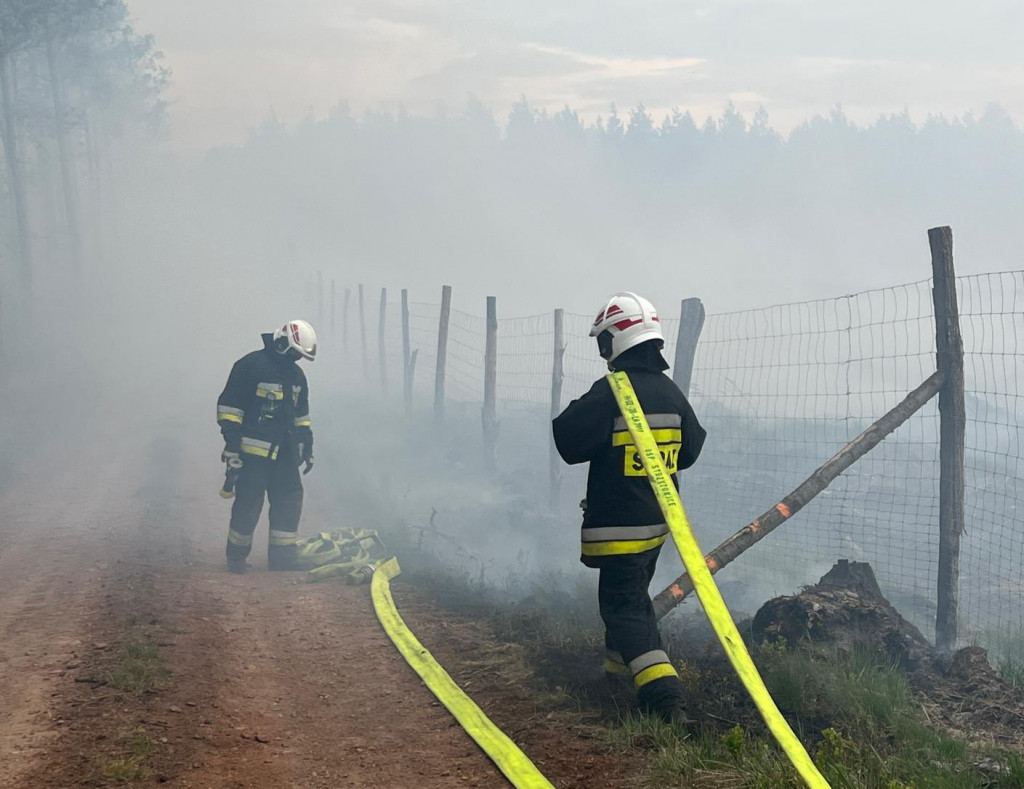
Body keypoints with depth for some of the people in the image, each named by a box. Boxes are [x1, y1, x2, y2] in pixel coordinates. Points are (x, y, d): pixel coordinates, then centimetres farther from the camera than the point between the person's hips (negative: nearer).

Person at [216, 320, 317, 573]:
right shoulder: (250, 365, -8)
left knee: (289, 502, 1)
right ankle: (236, 558, 11)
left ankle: (282, 557, 9)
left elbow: (301, 415, 27)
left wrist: (307, 446, 22)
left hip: (284, 452, 7)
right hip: (253, 451, -7)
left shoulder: (296, 375, 17)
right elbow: (228, 406, -9)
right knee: (248, 504, -4)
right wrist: (231, 442, -14)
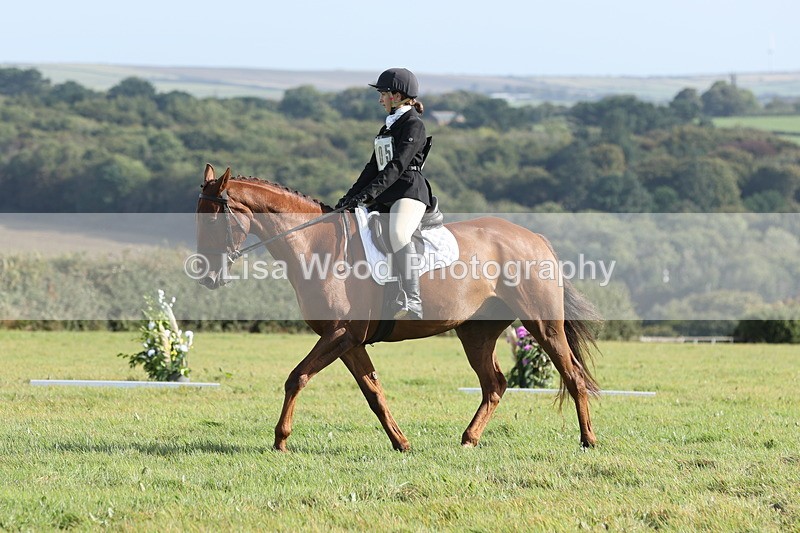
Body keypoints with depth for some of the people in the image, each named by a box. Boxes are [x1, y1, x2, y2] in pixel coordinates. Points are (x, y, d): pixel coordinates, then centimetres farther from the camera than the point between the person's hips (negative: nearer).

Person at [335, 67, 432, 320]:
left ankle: (411, 303, -42)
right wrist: (350, 196, 12)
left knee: (398, 233, -37)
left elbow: (397, 165, -17)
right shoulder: (388, 128, 22)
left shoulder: (413, 125, -6)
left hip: (409, 191, -10)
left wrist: (369, 193, -25)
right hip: (386, 196, 10)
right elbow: (374, 167, 22)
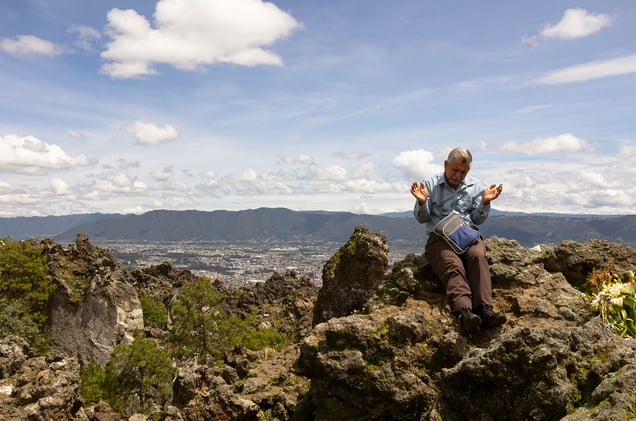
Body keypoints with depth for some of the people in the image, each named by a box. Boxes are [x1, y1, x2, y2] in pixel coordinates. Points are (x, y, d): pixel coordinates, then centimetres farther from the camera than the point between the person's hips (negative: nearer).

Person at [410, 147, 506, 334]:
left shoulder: (475, 186, 18)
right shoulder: (430, 184, 12)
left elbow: (478, 219, 14)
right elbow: (422, 218, 10)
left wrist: (485, 202, -4)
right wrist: (422, 202, -11)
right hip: (439, 237, -2)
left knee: (478, 256, -33)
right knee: (453, 265, -34)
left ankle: (485, 309, -46)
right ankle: (464, 311, -54)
● ● ●
Exercise goal ::
Give all of the data above as a JSON list of strings, one string per line, skipping blank lines. Leave the pictures out.

Finished exercise ::
[
  "Body keypoints with depth for some of the people in the image, each named by a box. Boxes are [x1, y1, x2, y2] in pixel coordinates. Points are (x, y, d): pixel coordinates, then centimetres farther from the camera than the point between the person's hips (negative: nearer).",
  "Person at [216, 320, 317, 573]:",
  "right shoulder: (250, 365, -8)",
  "left knee: (289, 502, 1)",
  "right ankle: (236, 558, 11)",
  "left ankle: (282, 557, 9)",
  "left elbow: (301, 415, 27)",
  "left wrist: (307, 446, 22)",
  "left hip: (284, 452, 7)",
  "right hip: (253, 451, -7)",
  "left shoulder: (296, 375, 17)",
  "right elbow: (228, 406, -9)",
  "right knee: (248, 504, -4)",
  "right wrist: (231, 442, -14)",
  "Body keypoints with depth for some of the people in the image, each named by a box. Boxes are [x1, y1, x2, y2] in pixel coordinates. Points are (x, y, d): pixel coordinates, then centimetres farther from the camera than the point between the person's hips (negative: nearer).",
  "Person at [335, 67, 432, 320]:",
  "left ankle: (411, 303, -42)",
  "right wrist: (350, 196, 12)",
  "left knee: (398, 233, -37)",
  "left elbow: (397, 165, -17)",
  "right shoulder: (388, 128, 22)",
  "left shoulder: (413, 125, -6)",
  "left hip: (409, 191, -10)",
  "left wrist: (369, 193, -25)",
  "right hip: (386, 196, 10)",
  "right elbow: (374, 167, 22)",
  "Body keypoints with depth for some of the people in the image, each named by a box. Boxes are [x1, y1, x2, y2] in pixel coordinates. Points are (x, y, d): pixel coordinates, then centimetres farther from the camera than the point between the person's hips (negative: nearer).",
  "Person at [410, 147, 506, 334]:",
  "left shoulder: (475, 186, 18)",
  "right shoulder: (430, 184, 12)",
  "left elbow: (478, 219, 14)",
  "right elbow: (422, 218, 10)",
  "left wrist: (485, 202, -4)",
  "right wrist: (422, 202, -11)",
  "right hip: (439, 237, -2)",
  "left knee: (478, 256, -33)",
  "right knee: (453, 265, -34)",
  "left ankle: (485, 309, -46)",
  "right ankle: (464, 311, -54)"
]